Pak Agus menambahkan, industri otomotif telah menjadi sektor prioritas untuk dikembangkan sesuai peta jalan “Wujudkan Indonesia 4.0” karena dapat memberikan kontribusi yang signifikan terhadap perekonomian nasional.

Potensi industri otomotif saat ini didukung oleh 21 perusahaan industri otomotif roda empat ke atas dengan total investasi Rp 71,35 triliun.

“Total kapasitas produksi sebesar 2,35 juta unit per tahun, mempekerjakan tenaga kerja langsung sebanyak 38.000 orang dan lebih dari 1,5 juta orang yang bekerja sepanjang rantai nilai di sektor industri,” kata Menperin.

Selain itu, Indonesia merupakan pasar produk otomotif terbesar di ASEAN, lanjutnya.

Hal ini merupakan peluang untuk mengembangkan dan melakukan industrialisasi kendaraan listrik yang hemat energi, ramah lingkungan, dan sejalan dengan tren global yang berkembang.

“Kami berupaya memproduksi kendaraan ramah lingkungan, termasuk yang berbasis kendaraan listrik. Kami juga memiliki program LCGC yang mencakup lompatan teknologi hidrogen,” kata Agus.

Agus juga mengapresiasi kepemimpinan dan dukungan Presiden Joko Widodo dalam pelonggaran Pajak Konsumsi Atas Barang Mewah Dibiayai Negara (PPnBM DTP) yang dapat memberikan dampak signifikan terhadap pemulihan sektor otomotif dan meningkatkan kepercayaan diri para pelaku industri.

Hal ini terlihat dari nilai Purchasing Managers Index (PMI) Manufaktur Indonesia pada Oktober 2021 yang mencapai 57,2 yang merupakan nilai tertinggi selama pandemi COVID-19.

“Ini merupakan indikator kuat bahwa sektor industri telah memasuki fase ekspansi,” kata Agus.

Hingga saat ini, peserta program PPnBM DTP telah memperkuat kinerja 319 perusahaan di industri komponen lapis pertama yang sebagian besar masuk dalam kategori UKM, di industri komponen lapis kedua dan ketiga, hal ini akan berkontribusi pada perbaikan (IKM).

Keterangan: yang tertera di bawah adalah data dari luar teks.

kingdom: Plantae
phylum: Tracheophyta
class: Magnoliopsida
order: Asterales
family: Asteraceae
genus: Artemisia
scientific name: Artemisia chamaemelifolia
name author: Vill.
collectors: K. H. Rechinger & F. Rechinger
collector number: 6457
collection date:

Agus menyatakan memenuhi syarat penggunaan komponen lokal (pembelian lokal) dalam proses produksi minimal 60%.

“Hal ini tentunya juga akan berdampak positif terhadap pemulihan industri otomotif. Industri otomotif juga akan memiliki sinergi yang cukup luas dengan industri lain yang pada akhirnya dapat mengembalikan momentum perekonomian nasional,” kata Agus.